* begin Given passage *

I have this dataframe with timepoints (a, b and c), labels (l1, l2, l3) and frequencies that are distributed over the timepoints and labels. I want to create a sankey diagram with the ggalluvial package in R. Here's some code:
library(tidyverse)
library(forcats)
library(ggalluvial)
library(magrittr)
plotAlluvial <- function(.df,name=freq) {
y_name <- enquo(name)
ggplot(.df,
aes(
x = tp,
stratum = lbl,
alluvium = id,
label=lbl,
fill = lbl,
y=!!y_name
)
) +
geom_stratum() +
geom_flow(stat = "flow", color = "darkgray") +
geom_text(stat = "stratum") +
scale_fill_brewer(type = "qual", palette = "Set2")
}
x1=c(6,0,0,5,5,4,2,0,3)
x2=c(5,5,3,0,0,5,0,7,0)
df=data_frame(tp1=rep(c('a','b'),each=9),
lbl1=c(rep(c('l1','l2','l3'),2,each=3)),
tp2=rep(c('b','c'),each=9),
lbl2=c(rep(c('l1','l2','l3'),6)),
freq=c(x1,x2)
)
df2=df %>%
mutate(id=row_number()) %>%
unite(un1,c(tp1,lbl1)) %>%
unite(un2,c(tp2,lbl2)) %>%
tidyr::gather(key,value,-c(freq,id)) %>%
separate('value',c('tp','lbl'))
df2.left= df2 %>%
dplyr::filter(!(key=='un1' & tp=='b'))
df2.right= df2 %>%
dplyr::filter(!(key=='un2' & tp=='b'))
I can plot the left side and plot the right side of the diagram I want:
plotAlluvial(df2.left)
plotAlluvial(df2.right)
But if I try to plot the left and right side at the same time I get this plot:
plotAlluvial(df2)
When I use the code above, the plot of the diagram has too many frequencies at timepoint b. The stratum should be as high as the other two stratums so have a height of 25. What am I doing wrong? How can I create a diagram that combines the first two plots?
EDIT:
After a comment I added a proportion of the frequencies variable. Now the stratum b is of the correct height but the incoming and outgoing flows still only occupy 50% of each condition in timepoint b.
df2 %<>% group_by(tp) %>% mutate(prop = freq / sum(freq)) %>%
ungroup()
plotAlluvial(df2,prop)

* end Given passage *
* begin Extracted information *

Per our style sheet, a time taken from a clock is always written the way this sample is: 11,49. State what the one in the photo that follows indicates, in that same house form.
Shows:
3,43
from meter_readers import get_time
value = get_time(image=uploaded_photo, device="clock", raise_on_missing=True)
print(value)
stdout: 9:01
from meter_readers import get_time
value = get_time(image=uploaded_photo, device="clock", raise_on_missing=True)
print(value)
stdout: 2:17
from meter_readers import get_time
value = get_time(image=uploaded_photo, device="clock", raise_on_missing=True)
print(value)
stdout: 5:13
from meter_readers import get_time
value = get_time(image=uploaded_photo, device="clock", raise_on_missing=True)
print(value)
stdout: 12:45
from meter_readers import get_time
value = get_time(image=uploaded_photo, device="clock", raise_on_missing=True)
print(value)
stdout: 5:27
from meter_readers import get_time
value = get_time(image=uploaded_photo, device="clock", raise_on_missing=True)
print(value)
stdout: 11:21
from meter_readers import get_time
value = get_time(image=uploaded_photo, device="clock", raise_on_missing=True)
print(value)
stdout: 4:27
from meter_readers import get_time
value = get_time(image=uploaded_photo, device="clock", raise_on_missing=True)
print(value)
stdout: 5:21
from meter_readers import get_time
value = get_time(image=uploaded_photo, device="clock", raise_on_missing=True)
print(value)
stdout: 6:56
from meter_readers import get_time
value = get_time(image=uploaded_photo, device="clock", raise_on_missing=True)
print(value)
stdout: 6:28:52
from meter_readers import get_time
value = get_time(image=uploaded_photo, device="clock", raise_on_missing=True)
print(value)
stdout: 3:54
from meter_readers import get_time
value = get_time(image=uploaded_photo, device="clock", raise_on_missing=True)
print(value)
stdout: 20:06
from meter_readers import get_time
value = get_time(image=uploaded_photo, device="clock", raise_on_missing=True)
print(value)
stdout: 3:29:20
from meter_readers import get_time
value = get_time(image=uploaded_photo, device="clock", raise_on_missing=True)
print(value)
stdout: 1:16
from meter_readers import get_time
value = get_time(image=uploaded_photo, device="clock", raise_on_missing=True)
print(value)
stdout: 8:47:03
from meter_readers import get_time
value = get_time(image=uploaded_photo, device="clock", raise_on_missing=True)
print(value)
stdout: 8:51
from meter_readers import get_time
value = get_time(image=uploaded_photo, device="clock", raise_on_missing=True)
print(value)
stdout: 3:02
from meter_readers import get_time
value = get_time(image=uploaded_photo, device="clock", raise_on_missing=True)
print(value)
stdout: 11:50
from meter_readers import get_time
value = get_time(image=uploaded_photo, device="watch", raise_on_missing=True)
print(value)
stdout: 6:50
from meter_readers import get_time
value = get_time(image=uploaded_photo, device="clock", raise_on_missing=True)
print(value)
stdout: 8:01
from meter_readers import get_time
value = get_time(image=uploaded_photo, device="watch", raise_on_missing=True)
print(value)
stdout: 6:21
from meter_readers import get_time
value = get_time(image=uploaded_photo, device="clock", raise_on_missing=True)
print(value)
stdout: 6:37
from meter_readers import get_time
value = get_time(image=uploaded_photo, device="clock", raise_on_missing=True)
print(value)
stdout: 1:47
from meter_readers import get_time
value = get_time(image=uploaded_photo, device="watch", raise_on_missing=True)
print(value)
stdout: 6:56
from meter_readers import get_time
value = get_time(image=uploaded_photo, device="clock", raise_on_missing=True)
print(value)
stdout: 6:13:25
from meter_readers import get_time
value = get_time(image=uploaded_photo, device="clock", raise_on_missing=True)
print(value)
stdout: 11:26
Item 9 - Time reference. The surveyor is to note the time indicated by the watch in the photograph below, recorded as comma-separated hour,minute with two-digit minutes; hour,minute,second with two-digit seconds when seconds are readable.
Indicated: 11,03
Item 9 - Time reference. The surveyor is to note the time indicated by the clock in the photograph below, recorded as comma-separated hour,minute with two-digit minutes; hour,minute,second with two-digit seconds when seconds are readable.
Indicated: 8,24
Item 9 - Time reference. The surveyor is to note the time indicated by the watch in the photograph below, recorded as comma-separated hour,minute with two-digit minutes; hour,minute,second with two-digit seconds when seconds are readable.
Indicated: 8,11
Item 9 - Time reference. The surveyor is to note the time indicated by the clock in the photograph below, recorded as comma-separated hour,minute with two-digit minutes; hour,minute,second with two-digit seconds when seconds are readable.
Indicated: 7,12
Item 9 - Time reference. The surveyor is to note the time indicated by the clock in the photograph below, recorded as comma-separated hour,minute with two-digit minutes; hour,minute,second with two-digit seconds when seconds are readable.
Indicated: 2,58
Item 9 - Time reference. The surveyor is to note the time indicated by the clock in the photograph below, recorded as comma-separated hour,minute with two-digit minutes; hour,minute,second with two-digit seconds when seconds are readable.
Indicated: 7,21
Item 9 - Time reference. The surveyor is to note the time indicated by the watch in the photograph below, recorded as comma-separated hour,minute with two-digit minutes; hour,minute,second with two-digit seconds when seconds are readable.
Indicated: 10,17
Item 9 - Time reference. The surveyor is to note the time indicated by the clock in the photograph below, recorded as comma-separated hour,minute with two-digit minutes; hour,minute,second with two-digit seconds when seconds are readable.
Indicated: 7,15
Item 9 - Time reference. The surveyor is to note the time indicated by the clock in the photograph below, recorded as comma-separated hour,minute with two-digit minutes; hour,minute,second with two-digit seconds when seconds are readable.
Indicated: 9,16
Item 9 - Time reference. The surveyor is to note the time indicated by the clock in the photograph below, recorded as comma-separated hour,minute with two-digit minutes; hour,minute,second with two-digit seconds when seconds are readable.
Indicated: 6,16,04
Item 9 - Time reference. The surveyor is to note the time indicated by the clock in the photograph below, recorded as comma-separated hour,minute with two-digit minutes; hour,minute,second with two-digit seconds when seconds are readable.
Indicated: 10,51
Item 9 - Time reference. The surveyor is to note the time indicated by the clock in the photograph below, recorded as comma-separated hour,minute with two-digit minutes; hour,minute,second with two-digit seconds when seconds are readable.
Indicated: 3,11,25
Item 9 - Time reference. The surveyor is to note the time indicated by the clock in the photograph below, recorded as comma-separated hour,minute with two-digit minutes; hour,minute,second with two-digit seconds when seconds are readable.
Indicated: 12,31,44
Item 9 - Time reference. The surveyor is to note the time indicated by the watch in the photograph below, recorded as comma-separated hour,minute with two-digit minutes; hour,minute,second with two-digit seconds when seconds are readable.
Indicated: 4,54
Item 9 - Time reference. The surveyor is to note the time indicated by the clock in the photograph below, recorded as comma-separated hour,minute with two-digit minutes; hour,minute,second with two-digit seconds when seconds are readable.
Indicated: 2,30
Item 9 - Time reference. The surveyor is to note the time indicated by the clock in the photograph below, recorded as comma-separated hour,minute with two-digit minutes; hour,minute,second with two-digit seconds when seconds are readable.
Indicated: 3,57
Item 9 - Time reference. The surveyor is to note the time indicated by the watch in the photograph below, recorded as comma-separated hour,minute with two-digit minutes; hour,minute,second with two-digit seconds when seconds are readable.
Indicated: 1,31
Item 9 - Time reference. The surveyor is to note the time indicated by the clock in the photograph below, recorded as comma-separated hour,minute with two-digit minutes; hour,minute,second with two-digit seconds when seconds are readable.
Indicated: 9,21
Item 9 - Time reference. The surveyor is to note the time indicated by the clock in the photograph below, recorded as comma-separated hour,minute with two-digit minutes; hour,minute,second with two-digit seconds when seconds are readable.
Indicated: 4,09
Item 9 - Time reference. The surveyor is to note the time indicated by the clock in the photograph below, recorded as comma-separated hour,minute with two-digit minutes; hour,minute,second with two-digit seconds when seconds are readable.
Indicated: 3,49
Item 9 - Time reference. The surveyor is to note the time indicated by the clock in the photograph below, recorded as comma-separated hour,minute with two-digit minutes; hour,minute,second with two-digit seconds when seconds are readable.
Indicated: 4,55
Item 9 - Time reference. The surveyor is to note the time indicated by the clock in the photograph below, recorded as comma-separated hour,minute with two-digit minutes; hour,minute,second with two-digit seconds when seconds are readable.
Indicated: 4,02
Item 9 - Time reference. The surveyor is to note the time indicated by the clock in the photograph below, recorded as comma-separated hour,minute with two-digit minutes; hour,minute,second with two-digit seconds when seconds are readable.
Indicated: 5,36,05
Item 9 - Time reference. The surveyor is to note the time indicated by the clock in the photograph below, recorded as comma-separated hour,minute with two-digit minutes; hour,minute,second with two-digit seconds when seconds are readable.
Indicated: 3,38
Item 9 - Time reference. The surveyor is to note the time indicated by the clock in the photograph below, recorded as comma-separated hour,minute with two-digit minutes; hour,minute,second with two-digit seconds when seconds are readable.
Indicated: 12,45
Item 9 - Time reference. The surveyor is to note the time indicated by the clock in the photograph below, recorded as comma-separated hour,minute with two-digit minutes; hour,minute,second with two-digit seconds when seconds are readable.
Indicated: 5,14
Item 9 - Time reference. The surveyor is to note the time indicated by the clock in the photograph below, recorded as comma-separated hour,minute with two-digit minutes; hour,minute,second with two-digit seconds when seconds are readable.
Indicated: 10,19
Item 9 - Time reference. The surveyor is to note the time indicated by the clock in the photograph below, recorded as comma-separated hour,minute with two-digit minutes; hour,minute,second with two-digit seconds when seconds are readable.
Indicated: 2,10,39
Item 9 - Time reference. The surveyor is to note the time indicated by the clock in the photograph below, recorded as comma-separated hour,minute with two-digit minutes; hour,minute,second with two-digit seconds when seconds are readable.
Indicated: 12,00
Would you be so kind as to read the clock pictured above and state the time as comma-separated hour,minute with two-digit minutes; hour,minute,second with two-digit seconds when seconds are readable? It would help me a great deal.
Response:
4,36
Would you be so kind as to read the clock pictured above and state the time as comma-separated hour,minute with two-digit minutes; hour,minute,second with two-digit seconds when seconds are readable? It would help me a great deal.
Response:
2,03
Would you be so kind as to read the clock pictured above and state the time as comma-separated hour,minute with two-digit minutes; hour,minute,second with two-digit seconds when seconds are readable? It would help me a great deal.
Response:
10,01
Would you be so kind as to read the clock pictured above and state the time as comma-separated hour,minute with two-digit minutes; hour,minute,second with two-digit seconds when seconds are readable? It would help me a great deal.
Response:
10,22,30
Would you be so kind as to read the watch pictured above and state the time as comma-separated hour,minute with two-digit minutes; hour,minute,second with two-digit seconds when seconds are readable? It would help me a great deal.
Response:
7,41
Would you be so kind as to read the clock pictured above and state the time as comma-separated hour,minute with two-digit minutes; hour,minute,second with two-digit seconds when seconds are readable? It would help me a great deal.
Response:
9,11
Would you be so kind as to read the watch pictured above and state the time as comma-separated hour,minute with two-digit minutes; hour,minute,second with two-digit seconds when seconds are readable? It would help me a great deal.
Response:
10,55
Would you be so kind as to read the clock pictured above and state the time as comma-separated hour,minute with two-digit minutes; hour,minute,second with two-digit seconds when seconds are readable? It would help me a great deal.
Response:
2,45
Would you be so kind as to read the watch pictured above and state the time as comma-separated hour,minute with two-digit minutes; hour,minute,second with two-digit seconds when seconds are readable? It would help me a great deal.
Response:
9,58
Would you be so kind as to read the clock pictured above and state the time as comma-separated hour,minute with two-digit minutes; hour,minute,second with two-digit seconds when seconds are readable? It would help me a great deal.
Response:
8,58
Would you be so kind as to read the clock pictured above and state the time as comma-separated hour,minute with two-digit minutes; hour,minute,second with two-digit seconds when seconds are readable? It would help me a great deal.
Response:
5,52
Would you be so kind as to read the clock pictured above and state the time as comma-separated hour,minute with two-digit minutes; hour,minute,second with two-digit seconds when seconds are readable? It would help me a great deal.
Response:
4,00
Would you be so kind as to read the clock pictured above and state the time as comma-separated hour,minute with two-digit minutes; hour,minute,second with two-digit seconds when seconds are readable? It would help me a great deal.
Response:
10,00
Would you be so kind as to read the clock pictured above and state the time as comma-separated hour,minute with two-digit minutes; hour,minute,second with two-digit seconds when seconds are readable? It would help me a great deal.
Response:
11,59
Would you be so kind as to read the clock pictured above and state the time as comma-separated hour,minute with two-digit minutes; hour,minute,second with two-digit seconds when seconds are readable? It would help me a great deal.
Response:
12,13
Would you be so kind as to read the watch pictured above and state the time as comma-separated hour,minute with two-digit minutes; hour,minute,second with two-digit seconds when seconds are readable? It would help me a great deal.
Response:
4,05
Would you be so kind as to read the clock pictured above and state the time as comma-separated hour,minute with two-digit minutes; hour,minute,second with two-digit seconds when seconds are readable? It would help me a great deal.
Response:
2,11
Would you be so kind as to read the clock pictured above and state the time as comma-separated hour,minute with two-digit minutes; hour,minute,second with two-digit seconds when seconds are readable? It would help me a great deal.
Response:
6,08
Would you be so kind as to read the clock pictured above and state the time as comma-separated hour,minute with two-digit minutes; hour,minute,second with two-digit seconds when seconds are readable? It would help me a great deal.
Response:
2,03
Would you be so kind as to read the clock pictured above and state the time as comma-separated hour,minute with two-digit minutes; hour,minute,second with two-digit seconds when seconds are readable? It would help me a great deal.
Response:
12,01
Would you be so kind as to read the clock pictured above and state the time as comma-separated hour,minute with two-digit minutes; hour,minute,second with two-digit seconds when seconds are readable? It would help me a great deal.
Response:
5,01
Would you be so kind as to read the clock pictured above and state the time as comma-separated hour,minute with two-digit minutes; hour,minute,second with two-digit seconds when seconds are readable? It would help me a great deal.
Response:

* end Extracted information *

Written exercise A: Can you rewrite the paragraph in the sankey diagram post that begins "When I use the code above" as a short bulleted list that keeps its main facts?
Written exercise B: Please reproduce the sankey diagram post word for word, starting with "But if I try" and going on through "plotAlluvial(df2,prop)".
Work only from the sankey diagram post, not the entries.

Task response A:
- The combined diagram shows too many frequencies at timepoint b.
- Stratum b should be as tall as the other two strata, with a height of 25.
- The writer asks what they are doing wrong and how to make a diagram that combines the first two plots.

Task response B:
But if I try to plot the left and right side at the same time I get this plot:
plotAlluvial(df2)
When I use the code above, the plot of the diagram has too many frequencies at timepoint b. The stratum should be as high as the other two stratums so have a height of 25. What am I doing wrong? How can I create a diagram that combines the first two plots?
EDIT:
After a comment I added a proportion of the frequencies variable. Now the stratum b is of the correct height but the incoming and outgoing flows still only occupy 50% of each condition in timepoint b.
df2 %<>% group_by(tp) %>% mutate(prop = freq / sum(freq)) %>%
ungroup()
plotAlluvial(df2,prop)